The required output is a copy of each line in the material below that includes "linejoin".

====

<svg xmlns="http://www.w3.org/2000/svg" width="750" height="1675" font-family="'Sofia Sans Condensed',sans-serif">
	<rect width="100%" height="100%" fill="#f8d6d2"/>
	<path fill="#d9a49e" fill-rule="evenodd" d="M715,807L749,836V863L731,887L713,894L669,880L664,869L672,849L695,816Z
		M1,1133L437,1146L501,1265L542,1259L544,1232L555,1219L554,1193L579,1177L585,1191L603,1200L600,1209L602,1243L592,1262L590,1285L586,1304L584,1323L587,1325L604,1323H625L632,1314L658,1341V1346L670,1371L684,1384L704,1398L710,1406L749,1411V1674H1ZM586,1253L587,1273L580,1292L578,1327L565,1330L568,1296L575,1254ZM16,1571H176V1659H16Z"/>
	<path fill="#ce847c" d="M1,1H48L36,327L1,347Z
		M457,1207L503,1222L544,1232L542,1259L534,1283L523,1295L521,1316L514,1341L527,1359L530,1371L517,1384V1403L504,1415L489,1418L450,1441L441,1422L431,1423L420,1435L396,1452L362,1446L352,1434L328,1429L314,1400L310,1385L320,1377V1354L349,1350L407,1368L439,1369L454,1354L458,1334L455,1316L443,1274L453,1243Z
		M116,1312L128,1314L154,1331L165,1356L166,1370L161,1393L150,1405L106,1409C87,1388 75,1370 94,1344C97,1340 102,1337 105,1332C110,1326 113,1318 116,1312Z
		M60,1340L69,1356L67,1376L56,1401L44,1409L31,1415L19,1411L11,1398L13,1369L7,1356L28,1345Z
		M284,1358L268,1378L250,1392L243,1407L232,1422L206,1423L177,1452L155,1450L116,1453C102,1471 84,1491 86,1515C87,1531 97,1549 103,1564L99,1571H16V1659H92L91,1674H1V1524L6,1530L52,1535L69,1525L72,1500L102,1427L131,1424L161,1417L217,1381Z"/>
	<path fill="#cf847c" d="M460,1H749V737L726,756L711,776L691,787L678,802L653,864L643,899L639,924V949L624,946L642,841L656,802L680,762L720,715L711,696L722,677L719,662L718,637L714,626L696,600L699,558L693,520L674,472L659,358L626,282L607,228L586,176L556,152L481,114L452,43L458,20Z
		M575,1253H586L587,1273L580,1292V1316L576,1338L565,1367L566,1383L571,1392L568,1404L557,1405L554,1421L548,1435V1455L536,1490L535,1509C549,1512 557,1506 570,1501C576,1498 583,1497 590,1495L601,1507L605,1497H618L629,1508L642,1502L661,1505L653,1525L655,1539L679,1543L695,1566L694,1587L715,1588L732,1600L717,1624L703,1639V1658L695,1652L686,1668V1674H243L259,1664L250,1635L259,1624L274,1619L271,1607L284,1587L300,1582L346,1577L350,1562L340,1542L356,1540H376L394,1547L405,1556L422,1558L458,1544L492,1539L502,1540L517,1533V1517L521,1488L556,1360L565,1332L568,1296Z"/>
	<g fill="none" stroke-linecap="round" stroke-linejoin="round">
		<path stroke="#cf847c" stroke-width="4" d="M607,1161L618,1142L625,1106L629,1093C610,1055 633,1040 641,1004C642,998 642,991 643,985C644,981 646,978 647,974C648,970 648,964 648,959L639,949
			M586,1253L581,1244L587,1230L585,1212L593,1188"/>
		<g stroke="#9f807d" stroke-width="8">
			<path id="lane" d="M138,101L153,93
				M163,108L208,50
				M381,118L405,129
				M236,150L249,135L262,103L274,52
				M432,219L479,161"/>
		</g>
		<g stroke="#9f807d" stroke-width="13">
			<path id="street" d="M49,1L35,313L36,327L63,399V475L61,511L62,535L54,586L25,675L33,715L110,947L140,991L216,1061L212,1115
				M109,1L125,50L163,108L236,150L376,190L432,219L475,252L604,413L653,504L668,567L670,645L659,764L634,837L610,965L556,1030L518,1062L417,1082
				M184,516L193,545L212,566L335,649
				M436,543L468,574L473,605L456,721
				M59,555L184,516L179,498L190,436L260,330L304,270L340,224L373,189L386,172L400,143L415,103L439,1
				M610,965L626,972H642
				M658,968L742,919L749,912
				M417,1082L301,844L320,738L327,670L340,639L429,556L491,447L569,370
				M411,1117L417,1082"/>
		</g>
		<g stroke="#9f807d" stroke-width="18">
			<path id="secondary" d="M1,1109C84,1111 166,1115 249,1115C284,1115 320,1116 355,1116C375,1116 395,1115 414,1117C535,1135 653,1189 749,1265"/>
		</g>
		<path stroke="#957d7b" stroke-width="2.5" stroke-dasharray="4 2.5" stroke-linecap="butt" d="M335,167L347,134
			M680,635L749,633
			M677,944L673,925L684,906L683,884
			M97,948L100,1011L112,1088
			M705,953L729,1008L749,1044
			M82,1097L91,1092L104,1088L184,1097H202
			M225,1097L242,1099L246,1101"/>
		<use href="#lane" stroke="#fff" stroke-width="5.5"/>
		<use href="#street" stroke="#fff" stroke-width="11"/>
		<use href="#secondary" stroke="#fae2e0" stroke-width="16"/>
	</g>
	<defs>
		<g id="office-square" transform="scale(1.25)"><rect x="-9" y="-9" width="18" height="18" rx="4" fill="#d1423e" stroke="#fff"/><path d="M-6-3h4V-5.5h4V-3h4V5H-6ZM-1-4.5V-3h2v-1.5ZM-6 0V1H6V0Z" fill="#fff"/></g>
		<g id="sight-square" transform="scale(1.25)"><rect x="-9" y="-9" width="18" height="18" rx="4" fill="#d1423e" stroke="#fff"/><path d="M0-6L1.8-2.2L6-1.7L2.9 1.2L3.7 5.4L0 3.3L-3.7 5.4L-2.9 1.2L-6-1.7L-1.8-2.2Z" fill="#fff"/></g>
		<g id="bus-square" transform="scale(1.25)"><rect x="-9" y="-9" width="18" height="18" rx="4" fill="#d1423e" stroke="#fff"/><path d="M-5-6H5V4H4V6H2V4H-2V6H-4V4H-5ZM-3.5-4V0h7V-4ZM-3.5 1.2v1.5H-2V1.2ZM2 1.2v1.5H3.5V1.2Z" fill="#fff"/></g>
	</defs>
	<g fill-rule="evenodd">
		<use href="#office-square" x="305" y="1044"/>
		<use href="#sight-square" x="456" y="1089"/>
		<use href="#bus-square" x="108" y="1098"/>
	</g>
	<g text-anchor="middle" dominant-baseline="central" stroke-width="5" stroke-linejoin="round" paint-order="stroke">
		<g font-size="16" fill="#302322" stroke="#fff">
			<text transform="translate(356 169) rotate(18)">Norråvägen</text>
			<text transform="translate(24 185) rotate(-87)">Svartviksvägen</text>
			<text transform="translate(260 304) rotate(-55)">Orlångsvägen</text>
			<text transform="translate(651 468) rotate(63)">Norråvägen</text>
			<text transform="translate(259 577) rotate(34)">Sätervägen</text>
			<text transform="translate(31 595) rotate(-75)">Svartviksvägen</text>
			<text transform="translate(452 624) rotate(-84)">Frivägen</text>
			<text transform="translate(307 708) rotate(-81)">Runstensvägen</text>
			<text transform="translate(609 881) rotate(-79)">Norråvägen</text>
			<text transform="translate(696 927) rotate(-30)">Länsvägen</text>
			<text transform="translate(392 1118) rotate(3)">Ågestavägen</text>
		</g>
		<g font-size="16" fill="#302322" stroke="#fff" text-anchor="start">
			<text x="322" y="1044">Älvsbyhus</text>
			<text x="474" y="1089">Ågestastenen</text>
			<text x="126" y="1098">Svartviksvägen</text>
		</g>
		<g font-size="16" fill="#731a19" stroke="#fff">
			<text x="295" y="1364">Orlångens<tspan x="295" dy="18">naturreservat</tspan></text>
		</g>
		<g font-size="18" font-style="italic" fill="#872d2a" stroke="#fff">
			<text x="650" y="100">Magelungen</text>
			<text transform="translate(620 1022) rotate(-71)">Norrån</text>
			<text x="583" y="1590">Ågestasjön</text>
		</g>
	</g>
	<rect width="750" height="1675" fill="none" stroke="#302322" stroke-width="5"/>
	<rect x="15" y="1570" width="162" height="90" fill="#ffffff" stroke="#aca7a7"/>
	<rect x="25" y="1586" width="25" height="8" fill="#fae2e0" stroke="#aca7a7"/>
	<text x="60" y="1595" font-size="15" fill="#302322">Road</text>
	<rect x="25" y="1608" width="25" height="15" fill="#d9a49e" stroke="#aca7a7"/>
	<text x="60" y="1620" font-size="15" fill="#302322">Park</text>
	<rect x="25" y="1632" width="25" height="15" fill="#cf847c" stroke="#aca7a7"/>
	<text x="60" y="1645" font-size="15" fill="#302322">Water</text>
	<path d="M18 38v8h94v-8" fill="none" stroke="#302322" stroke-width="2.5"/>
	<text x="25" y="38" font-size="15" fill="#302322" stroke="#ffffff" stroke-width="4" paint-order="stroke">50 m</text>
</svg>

====

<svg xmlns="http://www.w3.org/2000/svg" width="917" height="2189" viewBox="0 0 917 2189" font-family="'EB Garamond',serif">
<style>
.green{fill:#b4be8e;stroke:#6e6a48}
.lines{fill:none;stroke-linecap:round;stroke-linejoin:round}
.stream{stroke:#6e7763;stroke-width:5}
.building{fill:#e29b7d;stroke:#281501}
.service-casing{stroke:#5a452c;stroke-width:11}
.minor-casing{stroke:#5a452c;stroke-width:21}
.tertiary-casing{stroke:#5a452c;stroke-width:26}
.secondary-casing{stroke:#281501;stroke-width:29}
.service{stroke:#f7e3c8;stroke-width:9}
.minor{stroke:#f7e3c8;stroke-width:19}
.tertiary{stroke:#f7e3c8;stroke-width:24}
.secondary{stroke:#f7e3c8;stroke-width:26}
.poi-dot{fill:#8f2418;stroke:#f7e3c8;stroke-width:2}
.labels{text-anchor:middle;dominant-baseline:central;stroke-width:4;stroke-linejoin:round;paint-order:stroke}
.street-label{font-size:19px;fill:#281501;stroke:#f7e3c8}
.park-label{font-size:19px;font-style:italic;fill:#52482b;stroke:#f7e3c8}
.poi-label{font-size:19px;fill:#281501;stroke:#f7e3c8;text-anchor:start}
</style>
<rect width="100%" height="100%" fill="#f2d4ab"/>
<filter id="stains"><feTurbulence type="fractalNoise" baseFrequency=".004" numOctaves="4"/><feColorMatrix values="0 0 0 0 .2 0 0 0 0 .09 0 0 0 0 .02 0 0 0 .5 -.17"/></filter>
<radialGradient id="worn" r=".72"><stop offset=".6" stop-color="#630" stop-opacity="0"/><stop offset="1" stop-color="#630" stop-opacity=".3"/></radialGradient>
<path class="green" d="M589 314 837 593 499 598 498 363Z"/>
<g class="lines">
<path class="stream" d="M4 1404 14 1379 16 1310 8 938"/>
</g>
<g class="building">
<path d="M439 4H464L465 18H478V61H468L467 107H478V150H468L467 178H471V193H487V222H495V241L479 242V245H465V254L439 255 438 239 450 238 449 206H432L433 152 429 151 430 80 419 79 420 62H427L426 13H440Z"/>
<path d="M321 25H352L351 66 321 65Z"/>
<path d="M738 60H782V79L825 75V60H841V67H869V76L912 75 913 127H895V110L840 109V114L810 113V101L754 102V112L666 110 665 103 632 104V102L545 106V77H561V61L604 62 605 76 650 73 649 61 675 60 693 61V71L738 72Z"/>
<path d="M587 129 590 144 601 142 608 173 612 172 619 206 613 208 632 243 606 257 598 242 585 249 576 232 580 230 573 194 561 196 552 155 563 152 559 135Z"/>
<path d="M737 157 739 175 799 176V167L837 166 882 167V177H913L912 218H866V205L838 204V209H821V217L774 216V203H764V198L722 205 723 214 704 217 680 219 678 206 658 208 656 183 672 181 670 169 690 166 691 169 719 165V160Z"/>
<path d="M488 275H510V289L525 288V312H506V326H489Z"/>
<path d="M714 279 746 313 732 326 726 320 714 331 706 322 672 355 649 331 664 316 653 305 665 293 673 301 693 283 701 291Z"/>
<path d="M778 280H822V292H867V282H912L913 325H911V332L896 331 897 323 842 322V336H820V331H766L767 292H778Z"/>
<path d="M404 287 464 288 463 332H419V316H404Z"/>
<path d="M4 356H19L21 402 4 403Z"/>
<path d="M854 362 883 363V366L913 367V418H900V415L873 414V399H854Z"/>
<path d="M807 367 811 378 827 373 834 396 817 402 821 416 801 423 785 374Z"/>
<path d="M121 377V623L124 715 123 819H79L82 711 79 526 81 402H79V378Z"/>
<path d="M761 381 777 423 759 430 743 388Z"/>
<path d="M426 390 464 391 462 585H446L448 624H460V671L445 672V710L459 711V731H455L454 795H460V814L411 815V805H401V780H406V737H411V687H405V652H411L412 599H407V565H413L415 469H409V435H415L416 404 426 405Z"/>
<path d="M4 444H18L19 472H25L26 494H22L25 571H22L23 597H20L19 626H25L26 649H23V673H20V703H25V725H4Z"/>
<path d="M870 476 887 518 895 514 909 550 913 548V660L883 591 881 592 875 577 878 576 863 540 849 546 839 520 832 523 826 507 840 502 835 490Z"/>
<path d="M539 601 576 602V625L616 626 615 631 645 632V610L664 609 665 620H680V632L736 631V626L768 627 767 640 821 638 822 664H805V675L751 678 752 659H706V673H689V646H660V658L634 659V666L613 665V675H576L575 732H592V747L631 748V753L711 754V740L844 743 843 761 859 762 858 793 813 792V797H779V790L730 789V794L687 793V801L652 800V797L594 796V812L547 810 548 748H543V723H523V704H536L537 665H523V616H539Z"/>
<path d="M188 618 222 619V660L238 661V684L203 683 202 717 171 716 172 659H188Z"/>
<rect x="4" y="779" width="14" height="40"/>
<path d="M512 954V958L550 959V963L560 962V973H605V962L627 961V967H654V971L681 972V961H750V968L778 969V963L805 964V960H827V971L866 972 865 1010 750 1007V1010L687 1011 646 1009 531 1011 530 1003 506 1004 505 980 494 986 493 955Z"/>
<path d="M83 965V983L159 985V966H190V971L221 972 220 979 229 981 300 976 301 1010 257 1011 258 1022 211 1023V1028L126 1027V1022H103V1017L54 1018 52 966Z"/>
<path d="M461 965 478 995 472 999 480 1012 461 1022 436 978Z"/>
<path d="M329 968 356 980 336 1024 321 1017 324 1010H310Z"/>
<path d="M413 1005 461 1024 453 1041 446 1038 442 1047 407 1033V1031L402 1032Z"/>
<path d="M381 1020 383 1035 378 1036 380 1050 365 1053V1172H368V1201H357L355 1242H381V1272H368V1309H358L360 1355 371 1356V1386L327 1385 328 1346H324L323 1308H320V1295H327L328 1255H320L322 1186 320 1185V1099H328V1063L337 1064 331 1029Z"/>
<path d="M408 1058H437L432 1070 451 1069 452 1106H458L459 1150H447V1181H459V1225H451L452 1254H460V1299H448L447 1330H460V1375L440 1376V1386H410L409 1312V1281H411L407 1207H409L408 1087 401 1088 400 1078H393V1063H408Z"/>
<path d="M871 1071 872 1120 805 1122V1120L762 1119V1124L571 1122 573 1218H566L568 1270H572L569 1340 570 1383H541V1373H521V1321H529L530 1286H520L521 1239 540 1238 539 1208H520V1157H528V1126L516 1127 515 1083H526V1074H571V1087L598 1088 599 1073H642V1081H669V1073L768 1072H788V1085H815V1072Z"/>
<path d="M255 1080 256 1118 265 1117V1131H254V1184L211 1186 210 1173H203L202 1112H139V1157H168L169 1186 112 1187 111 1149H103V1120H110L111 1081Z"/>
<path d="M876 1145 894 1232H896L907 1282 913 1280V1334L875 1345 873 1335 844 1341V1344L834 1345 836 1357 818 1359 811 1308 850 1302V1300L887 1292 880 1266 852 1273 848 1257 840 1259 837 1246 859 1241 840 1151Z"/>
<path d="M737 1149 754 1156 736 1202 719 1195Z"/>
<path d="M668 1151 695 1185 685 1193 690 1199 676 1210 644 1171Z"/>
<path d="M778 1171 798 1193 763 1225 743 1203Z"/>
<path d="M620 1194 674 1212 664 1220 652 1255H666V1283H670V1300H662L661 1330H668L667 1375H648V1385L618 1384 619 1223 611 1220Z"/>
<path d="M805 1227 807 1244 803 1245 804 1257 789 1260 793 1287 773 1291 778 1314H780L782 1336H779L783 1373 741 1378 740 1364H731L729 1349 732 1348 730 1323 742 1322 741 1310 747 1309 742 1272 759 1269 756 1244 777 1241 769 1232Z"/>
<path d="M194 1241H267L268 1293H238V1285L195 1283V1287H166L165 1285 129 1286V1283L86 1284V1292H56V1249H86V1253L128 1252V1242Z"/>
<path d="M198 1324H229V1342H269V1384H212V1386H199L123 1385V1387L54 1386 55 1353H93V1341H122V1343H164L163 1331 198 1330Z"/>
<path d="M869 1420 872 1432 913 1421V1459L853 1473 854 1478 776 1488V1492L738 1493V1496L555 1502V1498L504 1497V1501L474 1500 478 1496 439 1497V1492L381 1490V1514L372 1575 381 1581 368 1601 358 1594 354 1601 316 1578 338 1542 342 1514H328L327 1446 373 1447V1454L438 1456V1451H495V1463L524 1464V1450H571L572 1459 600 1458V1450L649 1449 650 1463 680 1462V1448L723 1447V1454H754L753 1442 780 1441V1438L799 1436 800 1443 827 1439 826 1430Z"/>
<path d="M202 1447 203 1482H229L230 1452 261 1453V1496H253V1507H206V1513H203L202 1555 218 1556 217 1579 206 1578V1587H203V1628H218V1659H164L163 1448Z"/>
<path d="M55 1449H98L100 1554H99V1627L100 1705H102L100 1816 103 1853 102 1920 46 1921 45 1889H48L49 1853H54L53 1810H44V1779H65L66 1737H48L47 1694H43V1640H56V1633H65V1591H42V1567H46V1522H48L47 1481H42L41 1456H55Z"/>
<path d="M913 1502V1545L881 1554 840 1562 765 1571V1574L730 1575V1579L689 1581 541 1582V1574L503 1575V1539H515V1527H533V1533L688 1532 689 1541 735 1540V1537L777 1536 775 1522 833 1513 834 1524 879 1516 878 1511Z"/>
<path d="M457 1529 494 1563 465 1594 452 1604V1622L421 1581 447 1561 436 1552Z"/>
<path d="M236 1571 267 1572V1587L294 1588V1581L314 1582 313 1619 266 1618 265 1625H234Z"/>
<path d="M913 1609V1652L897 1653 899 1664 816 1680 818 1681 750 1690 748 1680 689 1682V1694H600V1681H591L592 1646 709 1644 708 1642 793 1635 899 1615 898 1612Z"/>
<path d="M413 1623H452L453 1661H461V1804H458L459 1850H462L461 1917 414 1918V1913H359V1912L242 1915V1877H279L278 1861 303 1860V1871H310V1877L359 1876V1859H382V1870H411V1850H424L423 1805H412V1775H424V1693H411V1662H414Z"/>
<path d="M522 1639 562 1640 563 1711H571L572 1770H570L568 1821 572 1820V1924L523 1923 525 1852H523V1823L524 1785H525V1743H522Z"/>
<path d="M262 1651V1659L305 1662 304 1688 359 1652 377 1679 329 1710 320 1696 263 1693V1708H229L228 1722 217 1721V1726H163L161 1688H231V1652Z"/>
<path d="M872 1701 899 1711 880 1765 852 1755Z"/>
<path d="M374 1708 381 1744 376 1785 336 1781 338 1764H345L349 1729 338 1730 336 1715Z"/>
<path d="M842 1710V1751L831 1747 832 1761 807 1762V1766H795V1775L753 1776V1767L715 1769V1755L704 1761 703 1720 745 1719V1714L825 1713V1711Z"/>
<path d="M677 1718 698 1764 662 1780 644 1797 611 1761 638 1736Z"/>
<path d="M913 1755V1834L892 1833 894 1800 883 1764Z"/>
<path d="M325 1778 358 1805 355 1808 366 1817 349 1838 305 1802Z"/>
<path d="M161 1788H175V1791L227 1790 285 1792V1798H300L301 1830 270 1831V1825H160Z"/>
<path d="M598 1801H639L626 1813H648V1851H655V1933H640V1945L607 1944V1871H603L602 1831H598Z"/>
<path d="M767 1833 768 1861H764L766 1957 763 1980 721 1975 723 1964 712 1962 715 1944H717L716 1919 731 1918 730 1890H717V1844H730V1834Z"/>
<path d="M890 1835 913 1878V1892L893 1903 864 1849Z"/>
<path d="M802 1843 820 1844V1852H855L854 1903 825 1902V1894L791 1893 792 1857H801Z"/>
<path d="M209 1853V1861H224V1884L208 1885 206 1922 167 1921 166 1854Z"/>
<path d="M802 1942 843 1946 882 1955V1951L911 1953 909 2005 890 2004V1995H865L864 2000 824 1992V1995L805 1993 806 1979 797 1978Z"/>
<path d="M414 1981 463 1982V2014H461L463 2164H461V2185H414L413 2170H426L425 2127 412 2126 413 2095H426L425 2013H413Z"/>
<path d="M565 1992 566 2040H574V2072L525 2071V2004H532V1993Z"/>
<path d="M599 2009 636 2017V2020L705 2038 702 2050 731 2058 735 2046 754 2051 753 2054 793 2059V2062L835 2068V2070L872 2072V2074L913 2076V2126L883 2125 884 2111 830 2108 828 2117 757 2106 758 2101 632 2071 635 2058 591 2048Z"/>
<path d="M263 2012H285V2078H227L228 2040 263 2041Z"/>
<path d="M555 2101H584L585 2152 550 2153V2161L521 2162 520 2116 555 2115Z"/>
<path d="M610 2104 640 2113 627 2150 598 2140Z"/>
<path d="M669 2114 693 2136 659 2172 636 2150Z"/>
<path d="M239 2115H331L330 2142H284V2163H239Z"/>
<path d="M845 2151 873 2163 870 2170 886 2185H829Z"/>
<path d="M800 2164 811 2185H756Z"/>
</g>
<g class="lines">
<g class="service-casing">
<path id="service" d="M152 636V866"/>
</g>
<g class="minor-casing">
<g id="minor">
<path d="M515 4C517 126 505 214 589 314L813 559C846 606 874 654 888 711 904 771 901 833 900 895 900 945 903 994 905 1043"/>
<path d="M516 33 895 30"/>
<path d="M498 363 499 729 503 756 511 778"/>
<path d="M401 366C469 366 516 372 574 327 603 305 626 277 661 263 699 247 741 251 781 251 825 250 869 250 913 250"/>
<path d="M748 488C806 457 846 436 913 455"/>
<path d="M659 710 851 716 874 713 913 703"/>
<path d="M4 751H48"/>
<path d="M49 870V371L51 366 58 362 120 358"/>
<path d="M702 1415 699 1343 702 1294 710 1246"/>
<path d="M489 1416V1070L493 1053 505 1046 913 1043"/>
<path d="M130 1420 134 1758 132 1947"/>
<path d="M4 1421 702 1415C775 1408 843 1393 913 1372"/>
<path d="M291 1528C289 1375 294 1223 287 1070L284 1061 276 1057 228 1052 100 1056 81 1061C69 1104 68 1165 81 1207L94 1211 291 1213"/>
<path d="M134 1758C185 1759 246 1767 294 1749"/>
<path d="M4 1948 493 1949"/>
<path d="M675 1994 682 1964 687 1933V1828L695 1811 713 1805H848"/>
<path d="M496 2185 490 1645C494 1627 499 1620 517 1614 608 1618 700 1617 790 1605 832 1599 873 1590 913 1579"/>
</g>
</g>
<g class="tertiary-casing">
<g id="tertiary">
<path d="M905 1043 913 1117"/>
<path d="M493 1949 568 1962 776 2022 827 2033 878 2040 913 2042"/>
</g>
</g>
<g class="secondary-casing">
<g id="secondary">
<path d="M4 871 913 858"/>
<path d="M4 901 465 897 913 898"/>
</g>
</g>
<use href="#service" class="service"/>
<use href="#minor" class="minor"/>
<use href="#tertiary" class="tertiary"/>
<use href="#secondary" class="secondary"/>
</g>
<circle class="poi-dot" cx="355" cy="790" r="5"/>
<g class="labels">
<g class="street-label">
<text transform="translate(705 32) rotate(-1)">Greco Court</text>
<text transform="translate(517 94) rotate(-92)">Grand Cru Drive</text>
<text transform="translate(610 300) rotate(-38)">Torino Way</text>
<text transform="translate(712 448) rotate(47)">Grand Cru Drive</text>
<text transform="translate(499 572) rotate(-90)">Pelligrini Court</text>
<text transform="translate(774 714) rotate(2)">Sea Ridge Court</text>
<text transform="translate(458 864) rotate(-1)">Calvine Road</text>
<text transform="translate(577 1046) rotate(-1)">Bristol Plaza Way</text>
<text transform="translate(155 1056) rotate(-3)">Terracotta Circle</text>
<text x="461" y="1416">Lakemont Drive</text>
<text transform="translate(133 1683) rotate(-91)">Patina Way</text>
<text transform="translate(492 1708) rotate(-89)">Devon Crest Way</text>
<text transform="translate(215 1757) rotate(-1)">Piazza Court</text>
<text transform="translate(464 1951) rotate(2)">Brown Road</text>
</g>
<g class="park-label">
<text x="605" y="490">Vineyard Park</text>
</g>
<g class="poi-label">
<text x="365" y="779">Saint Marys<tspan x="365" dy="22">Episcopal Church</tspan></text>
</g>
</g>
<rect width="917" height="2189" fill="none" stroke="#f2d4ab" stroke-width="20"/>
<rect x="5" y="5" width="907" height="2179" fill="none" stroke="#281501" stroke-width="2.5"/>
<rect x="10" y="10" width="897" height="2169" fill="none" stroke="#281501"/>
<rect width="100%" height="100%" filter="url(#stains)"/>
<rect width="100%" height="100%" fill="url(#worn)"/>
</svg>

====

• [Written solution]
	<g fill="none" stroke-linecap="round" stroke-linejoin="round">
	<g text-anchor="middle" dominant-baseline="central" stroke-width="5" stroke-linejoin="round" paint-order="stroke">
.lines{fill:none;stroke-linecap:round;stroke-linejoin:round}
.labels{text-anchor:middle;dominant-baseline:central;stroke-width:4;stroke-linejoin:round;paint-order:stroke}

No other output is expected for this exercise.